"Excuse me—certainly: yes, that is, I think I do. We don't use them very often. Do you mean tallow or wax?"
"Wax, of course! They have such elegant decorations on them. I had a most exquisite sconce Christmas, with two of the loveliest tapers completely covered with Moorish arabesques in crimson and old gold."
"What becomes of the decorations when the tapers burn up?"
"Well, we don't burn them much. Indeed, I don't think we ought to use artificial light at all. The mysterious light of the moon and stars is so much more enchanting. Don't you love to muse and dream in the fading twilight?"
"No, not very well. The trouble is if I get to sleep before I go to bed I don't sleep as well afterward."
"Oh, I don't mean actual dreams, but vague, dreamy musings, esthetic aspirations and longings. Do you never long for abstract beauty?"

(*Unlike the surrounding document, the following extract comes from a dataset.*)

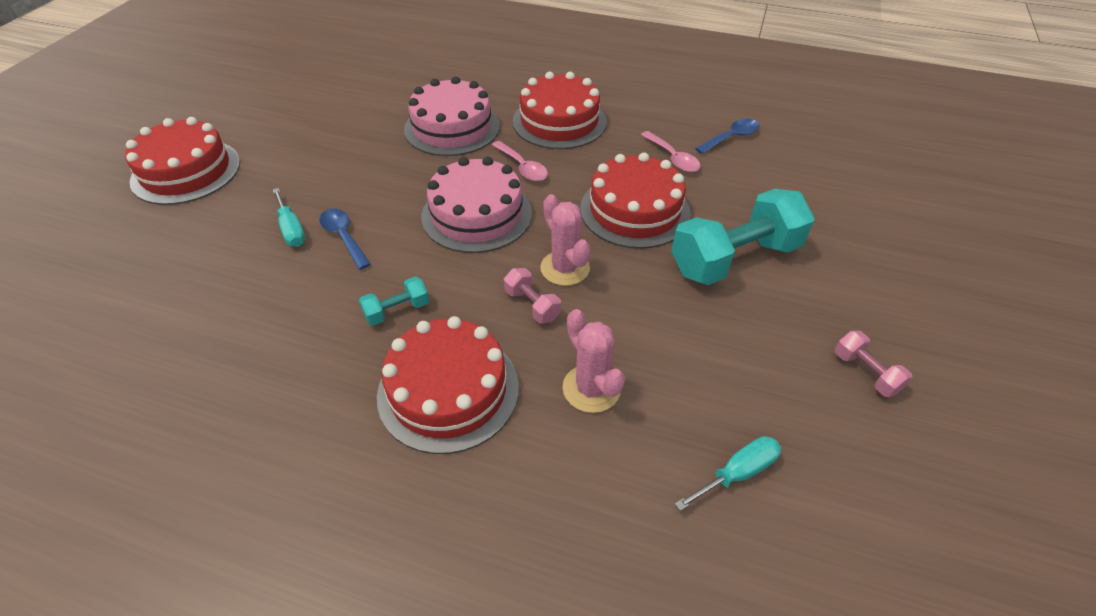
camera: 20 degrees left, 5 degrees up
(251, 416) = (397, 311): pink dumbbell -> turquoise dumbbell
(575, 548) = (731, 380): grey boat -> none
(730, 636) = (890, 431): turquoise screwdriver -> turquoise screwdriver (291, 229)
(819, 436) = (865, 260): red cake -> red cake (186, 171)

"Well, no, not long. If I can't get what I want pretty quick I generally go for something else."
This irrelevant conversation was vastly entertaining to Jack, who, knowing how unlike were the dispositions of his brother and his wife's cousin, had contrived their meeting with special reference to his own amusement. When the clock told the hour for retiring he brought Bessie a tin candlestick, in which a tallow candle smoked and spluttered in a feeble way, but filled the soul of the young lady with admiration, it was so "full of feeling."
"Life is so much richer when our environment is illuminated and glorified—"
"By tapers," said Jack as he bade her an affectionate good-night.